Over the next few days, I checked on Alice regularly, every free minute I had.  I did everything I could to help her stay alive.  She was so, so strong.  The levels of her pain were unimaginable but she refused to take any pain medications because she wanted to stay focused and alert enough so that she could write letters and make the videos for her sons. 

I often watched her from outside her room.  I saw her smiling and joking into the camera.  She was putting on a brave face so her sons would see her in a good way.  As she shared her feelings and her advice, she looked into the camera as if though she was looking at her boys.  I really prayed that her boys would see her eyes that were so full of hope and her smile that was so infectious and not the obvious pain and sorrow that she was desperately, desperately trying to hide. 

That time for me with Alice was incredibly challenging.  I really began to think I had made a mistake.  I felt I had failed and that was difficult for me to overcome.  You see, Alice, she somehow knew exactly what I was thinking.  And late one night when we were talking, she paused. 

She looked up at me.  She took a hold of my hand and she told me, “It’s okay.  It’s okay.” 
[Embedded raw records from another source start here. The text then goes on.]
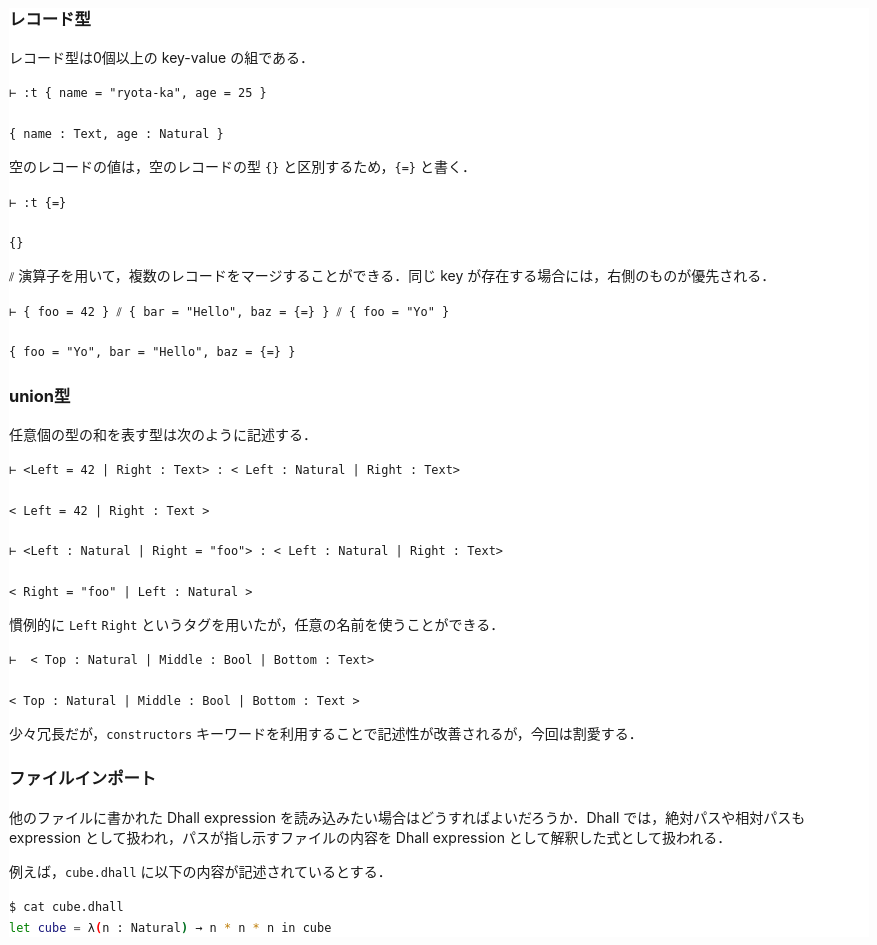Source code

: ### レコード型

レコード型は0個以上の key-value の組である．

```dhall
⊢ :t { name = "ryota-ka", age = 25 }

{ name : Text, age : Natural }
```

空のレコードの値は，空のレコードの型 `{}` と区別するため，`{=}` と書く．

```dhall
⊢ :t {=}

{}
```

`⫽` 演算子を用いて，複数のレコードをマージすることができる．同じ key が存在する場合には，右側のものが優先される．

```dhall
⊢ { foo = 42 } ⫽ { bar = "Hello", baz = {=} } ⫽ { foo = "Yo" }

{ foo = "Yo", bar = "Hello", baz = {=} }
```

### union型

任意個の型の和を表す型は次のように記述する．

```dhall
⊢ <Left = 42 | Right : Text> : < Left : Natural | Right : Text>

< Left = 42 | Right : Text >

⊢ <Left : Natural | Right = "foo"> : < Left : Natural | Right : Text>

< Right = "foo" | Left : Natural >
```

慣例的に `Left` `Right` というタグを用いたが，任意の名前を使うことができる．

```dhall
⊢  < Top : Natural | Middle : Bool | Bottom : Text>

< Top : Natural | Middle : Bool | Bottom : Text >
```

少々冗長だが，`constructors` キーワードを利用することで記述性が改善されるが，今回は割愛する．

### ファイルインポート

他のファイルに書かれた Dhall expression を読み込みたい場合はどうすればよいだろうか．Dhall では，絶対パスや相対パスも expression として扱われ，パスが指し示すファイルの内容を Dhall expression として解釈した式として扱われる．

例えば，`cube.dhall` に以下の内容が記述されているとする．

```sh
$ cat cube.dhall
let cube = λ(n : Natural) → n * n * n in cube
```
She told me how much she appreciated everything I had done for her and especially the time that I had spent with her and how much she valued the care that I had given to her.  Almost as if so she could read my mind, she reassured me and she asked me to take care of others like I had taken care of her. 

Her words were powerful.  They were healing much more so than any scalpel or medicine that I had, that I could give her.  At that moment, instead of me taking care of her, she was actually taking care of me.  Even at the end, she felt better by making sure that those around her were taken care of, including me. 

So through sheer will over the next three days, Alice made all of her videos and completed all of her letters.  I don't think you'll ever appreciate how difficult this was for her to do.  And when she finished, she was elated, and we all celebrated. 

A few hours later, she died.  I cried with her family and I cried so many times after that I just lost count. 

It’s hard to believe but that was over twenty years ago.  It really feels like yesterday.  This is actually the first time I've been able to share Alice’s story in public, and I really felt the need to share her story because, you see, Alice helped me appreciate the most important thing about being a doctor.  She made me realize that it’s not about precision and cold steel but rather about easing fears.  It isn’t about cutting the cure but about caring and using hugs and laughter to heal. 

I feel so privileged to do what I do now but, today, I see my role as a surgeon very differently.  It’s my job to help people during their most difficult time.  It’s my job to try and help them heal.  I guess it’s my job to try and do exactly what Alice did for me.